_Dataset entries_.
====================

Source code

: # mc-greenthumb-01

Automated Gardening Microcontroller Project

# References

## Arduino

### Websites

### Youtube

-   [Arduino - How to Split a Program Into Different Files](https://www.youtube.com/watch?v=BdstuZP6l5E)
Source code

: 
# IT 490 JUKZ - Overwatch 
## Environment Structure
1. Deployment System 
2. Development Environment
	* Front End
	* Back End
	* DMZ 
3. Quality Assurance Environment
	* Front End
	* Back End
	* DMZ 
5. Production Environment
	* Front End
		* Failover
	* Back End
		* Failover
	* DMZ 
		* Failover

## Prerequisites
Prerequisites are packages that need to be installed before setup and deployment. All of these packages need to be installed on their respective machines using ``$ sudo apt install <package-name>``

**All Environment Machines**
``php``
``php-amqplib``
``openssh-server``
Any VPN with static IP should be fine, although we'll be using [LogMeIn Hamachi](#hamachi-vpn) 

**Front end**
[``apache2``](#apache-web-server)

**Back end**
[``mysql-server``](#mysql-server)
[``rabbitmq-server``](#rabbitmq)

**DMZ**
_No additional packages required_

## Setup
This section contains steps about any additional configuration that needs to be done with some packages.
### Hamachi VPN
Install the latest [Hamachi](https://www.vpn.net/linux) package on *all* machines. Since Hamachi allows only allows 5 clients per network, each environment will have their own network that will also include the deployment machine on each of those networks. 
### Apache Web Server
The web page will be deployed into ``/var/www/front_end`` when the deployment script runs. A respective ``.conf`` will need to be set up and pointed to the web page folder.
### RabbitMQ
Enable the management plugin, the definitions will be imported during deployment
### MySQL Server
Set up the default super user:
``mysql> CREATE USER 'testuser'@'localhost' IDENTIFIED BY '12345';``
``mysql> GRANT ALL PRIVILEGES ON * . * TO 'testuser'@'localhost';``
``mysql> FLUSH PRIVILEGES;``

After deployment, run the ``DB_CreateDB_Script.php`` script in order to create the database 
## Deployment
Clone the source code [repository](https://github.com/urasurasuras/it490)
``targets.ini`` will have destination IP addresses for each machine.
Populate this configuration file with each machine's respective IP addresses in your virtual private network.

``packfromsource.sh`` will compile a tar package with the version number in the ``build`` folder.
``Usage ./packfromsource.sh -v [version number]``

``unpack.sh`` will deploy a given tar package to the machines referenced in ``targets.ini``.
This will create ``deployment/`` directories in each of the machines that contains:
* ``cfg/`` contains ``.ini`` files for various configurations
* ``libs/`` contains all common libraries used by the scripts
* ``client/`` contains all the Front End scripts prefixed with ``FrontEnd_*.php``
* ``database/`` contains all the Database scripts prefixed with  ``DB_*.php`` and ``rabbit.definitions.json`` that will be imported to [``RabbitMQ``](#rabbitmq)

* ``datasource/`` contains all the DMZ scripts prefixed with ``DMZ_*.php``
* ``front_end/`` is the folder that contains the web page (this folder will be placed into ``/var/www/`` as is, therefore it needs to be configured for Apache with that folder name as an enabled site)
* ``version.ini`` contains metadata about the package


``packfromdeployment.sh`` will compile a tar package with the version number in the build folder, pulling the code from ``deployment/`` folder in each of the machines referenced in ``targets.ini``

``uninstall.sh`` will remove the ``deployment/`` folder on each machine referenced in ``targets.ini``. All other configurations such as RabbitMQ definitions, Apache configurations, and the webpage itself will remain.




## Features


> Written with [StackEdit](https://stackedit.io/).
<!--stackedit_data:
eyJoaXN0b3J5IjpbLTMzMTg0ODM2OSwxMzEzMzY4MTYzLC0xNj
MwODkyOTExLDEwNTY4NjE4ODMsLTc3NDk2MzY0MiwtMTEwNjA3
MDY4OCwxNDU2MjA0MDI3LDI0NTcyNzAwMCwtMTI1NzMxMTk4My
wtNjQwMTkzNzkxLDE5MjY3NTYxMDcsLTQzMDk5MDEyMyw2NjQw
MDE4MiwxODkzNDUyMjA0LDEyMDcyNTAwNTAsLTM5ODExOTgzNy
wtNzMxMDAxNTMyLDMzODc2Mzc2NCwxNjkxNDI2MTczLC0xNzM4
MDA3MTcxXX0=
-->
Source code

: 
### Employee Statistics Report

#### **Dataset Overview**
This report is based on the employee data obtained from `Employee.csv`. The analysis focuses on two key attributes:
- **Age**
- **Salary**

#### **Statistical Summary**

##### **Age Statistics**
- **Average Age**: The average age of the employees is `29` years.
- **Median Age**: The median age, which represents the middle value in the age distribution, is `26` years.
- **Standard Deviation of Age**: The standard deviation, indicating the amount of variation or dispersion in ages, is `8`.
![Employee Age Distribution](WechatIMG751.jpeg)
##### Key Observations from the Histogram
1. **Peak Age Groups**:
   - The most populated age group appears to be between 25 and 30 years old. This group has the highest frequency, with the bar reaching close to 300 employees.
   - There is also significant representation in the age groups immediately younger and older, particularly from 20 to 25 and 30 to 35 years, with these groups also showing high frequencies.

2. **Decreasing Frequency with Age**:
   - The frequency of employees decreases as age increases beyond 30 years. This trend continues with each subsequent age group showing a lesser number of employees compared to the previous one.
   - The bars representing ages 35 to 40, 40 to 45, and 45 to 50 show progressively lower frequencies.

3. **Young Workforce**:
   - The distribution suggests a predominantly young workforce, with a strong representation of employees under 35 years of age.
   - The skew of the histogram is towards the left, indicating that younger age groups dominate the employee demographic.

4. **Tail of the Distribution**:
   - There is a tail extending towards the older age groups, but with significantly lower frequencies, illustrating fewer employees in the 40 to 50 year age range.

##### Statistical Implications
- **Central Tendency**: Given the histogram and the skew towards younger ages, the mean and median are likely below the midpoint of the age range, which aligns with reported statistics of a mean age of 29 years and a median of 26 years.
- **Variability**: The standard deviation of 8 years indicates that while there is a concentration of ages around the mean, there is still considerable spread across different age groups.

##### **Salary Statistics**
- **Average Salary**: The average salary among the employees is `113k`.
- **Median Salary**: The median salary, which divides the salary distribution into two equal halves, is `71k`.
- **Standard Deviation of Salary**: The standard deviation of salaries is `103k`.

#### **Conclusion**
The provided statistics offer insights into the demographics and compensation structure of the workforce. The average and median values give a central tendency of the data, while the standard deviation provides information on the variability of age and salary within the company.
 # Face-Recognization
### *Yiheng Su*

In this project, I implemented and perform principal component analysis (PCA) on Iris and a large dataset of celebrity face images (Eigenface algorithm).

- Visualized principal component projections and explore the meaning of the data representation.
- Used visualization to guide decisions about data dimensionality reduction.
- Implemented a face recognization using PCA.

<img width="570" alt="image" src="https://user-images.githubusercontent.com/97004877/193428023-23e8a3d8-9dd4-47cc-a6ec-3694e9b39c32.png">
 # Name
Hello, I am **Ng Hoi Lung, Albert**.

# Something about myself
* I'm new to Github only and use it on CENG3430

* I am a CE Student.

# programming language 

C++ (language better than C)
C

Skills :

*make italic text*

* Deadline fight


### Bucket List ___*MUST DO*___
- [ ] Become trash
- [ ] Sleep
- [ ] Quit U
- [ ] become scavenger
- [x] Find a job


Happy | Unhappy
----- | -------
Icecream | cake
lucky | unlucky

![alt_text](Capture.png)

====================

_PROBLEM REQUIREMENTS_. Reproduce every one of the lines above character for character, with no changes.

_SOLUTION TO THE EXERCISE_.
Source code

: # mc-greenthumb-01

Automated Gardening Microcontroller Project

# References

## Arduino

### Websites

### Youtube

-   [Arduino - How to Split a Program Into Different Files](https://www.youtube.com/watch?v=BdstuZP6l5E)
Source code

: 
# IT 490 JUKZ - Overwatch 
## Environment Structure
1. Deployment System 
2. Development Environment
	* Front End
	* Back End
	* DMZ 
3. Quality Assurance Environment
	* Front End
	* Back End
	* DMZ 
5. Production Environment
	* Front End
		* Failover
	* Back End
		* Failover
	* DMZ 
		* Failover

## Prerequisites
Prerequisites are packages that need to be installed before setup and deployment. All of these packages need to be installed on their respective machines using ``$ sudo apt install <package-name>``

**All Environment Machines**
``php``
``php-amqplib``
``openssh-server``
Any VPN with static IP should be fine, although we'll be using [LogMeIn Hamachi](#hamachi-vpn) 

**Front end**
[``apache2``](#apache-web-server)

**Back end**
[``mysql-server``](#mysql-server)
[``rabbitmq-server``](#rabbitmq)

**DMZ**
_No additional packages required_

## Setup
This section contains steps about any additional configuration that needs to be done with some packages.
### Hamachi VPN
Install the latest [Hamachi](https://www.vpn.net/linux) package on *all* machines. Since Hamachi allows only allows 5 clients per network, each environment will have their own network that will also include the deployment machine on each of those networks. 
### Apache Web Server
The web page will be deployed into ``/var/www/front_end`` when the deployment script runs. A respective ``.conf`` will need to be set up and pointed to the web page folder.
### RabbitMQ
Enable the management plugin, the definitions will be imported during deployment
### MySQL Server
Set up the default super user:
``mysql> CREATE USER 'testuser'@'localhost' IDENTIFIED BY '12345';``
``mysql> GRANT ALL PRIVILEGES ON * . * TO 'testuser'@'localhost';``
``mysql> FLUSH PRIVILEGES;``

After deployment, run the ``DB_CreateDB_Script.php`` script in order to create the database 
## Deployment
Clone the source code [repository](https://github.com/urasurasuras/it490)
``targets.ini`` will have destination IP addresses for each machine.
Populate this configuration file with each machine's respective IP addresses in your virtual private network.

``packfromsource.sh`` will compile a tar package with the version number in the ``build`` folder.
``Usage ./packfromsource.sh -v [version number]``

``unpack.sh`` will deploy a given tar package to the machines referenced in ``targets.ini``.
This will create ``deployment/`` directories in each of the machines that contains:
* ``cfg/`` contains ``.ini`` files for various configurations
* ``libs/`` contains all common libraries used by the scripts
* ``client/`` contains all the Front End scripts prefixed with ``FrontEnd_*.php``
* ``database/`` contains all the Database scripts prefixed with  ``DB_*.php`` and ``rabbit.definitions.json`` that will be imported to [``RabbitMQ``](#rabbitmq)

* ``datasource/`` contains all the DMZ scripts prefixed with ``DMZ_*.php``
* ``front_end/`` is the folder that contains the web page (this folder will be placed into ``/var/www/`` as is, therefore it needs to be configured for Apache with that folder name as an enabled site)
* ``version.ini`` contains metadata about the package


``packfromdeployment.sh`` will compile a tar package with the version number in the build folder, pulling the code from ``deployment/`` folder in each of the machines referenced in ``targets.ini``

``uninstall.sh`` will remove the ``deployment/`` folder on each machine referenced in ``targets.ini``. All other configurations such as RabbitMQ definitions, Apache configurations, and the webpage itself will remain.




## Features


> Written with [StackEdit](https://stackedit.io/).
<!--stackedit_data:
eyJoaXN0b3J5IjpbLTMzMTg0ODM2OSwxMzEzMzY4MTYzLC0xNj
MwODkyOTExLDEwNTY4NjE4ODMsLTc3NDk2MzY0MiwtMTEwNjA3
MDY4OCwxNDU2MjA0MDI3LDI0NTcyNzAwMCwtMTI1NzMxMTk4My
wtNjQwMTkzNzkxLDE5MjY3NTYxMDcsLTQzMDk5MDEyMyw2NjQw
MDE4MiwxODkzNDUyMjA0LDEyMDcyNTAwNTAsLTM5ODExOTgzNy
wtNzMxMDAxNTMyLDMzODc2Mzc2NCwxNjkxNDI2MTczLC0xNzM4
MDA3MTcxXX0=
-->
Source code

: 
### Employee Statistics Report

#### **Dataset Overview**
This report is based on the employee data obtained from `Employee.csv`. The analysis focuses on two key attributes:
- **Age**
- **Salary**

#### **Statistical Summary**

##### **Age Statistics**
- **Average Age**: The average age of the employees is `29` years.
- **Median Age**: The median age, which represents the middle value in the age distribution, is `26` years.
- **Standard Deviation of Age**: The standard deviation, indicating the amount of variation or dispersion in ages, is `8`.
![Employee Age Distribution](WechatIMG751.jpeg)
##### Key Observations from the Histogram
1. **Peak Age Groups**:
   - The most populated age group appears to be between 25 and 30 years old. This group has the highest frequency, with the bar reaching close to 300 employees.
   - There is also significant representation in the age groups immediately younger and older, particularly from 20 to 25 and 30 to 35 years, with these groups also showing high frequencies.

2. **Decreasing Frequency with Age**:
   - The frequency of employees decreases as age increases beyond 30 years. This trend continues with each subsequent age group showing a lesser number of employees compared to the previous one.
   - The bars representing ages 35 to 40, 40 to 45, and 45 to 50 show progressively lower frequencies.

3. **Young Workforce**:
   - The distribution suggests a predominantly young workforce, with a strong representation of employees under 35 years of age.
   - The skew of the histogram is towards the left, indicating that younger age groups dominate the employee demographic.

4. **Tail of the Distribution**:
   - There is a tail extending towards the older age groups, but with significantly lower frequencies, illustrating fewer employees in the 40 to 50 year age range.

##### Statistical Implications
- **Central Tendency**: Given the histogram and the skew towards younger ages, the mean and median are likely below the midpoint of the age range, which aligns with reported statistics of a mean age of 29 years and a median of 26 years.
- **Variability**: The standard deviation of 8 years indicates that while there is a concentration of ages around the mean, there is still considerable spread across different age groups.

##### **Salary Statistics**
- **Average Salary**: The average salary among the employees is `113k`.
- **Median Salary**: The median salary, which divides the salary distribution into two equal halves, is `71k`.
- **Standard Deviation of Salary**: The standard deviation of salaries is `103k`.

#### **Conclusion**
The provided statistics offer insights into the demographics and compensation structure of the workforce. The average and median values give a central tendency of the data, while the standard deviation provides information on the variability of age and salary within the company.
 # Face-Recognization
### *Yiheng Su*

In this project, I implemented and perform principal component analysis (PCA) on Iris and a large dataset of celebrity face images (Eigenface algorithm).

- Visualized principal component projections and explore the meaning of the data representation.
- Used visualization to guide decisions about data dimensionality reduction.
- Implemented a face recognization using PCA.

<img width="570" alt="image" src="https://user-images.githubusercontent.com/97004877/193428023-23e8a3d8-9dd4-47cc-a6ec-3694e9b39c32.png">
 # Name
Hello, I am **Ng Hoi Lung, Albert**.

# Something about myself
* I'm new to Github only and use it on CENG3430

* I am a CE Student.

# programming language 

C++ (language better than C)
C

Skills :

*make italic text*

* Deadline fight


### Bucket List ___*MUST DO*___
- [ ] Become trash
- [ ] Sleep
- [ ] Quit U
- [ ] become scavenger
- [x] Find a job


Happy | Unhappy
----- | -------
Icecream | cake
lucky | unlucky

![alt_text](Capture.png)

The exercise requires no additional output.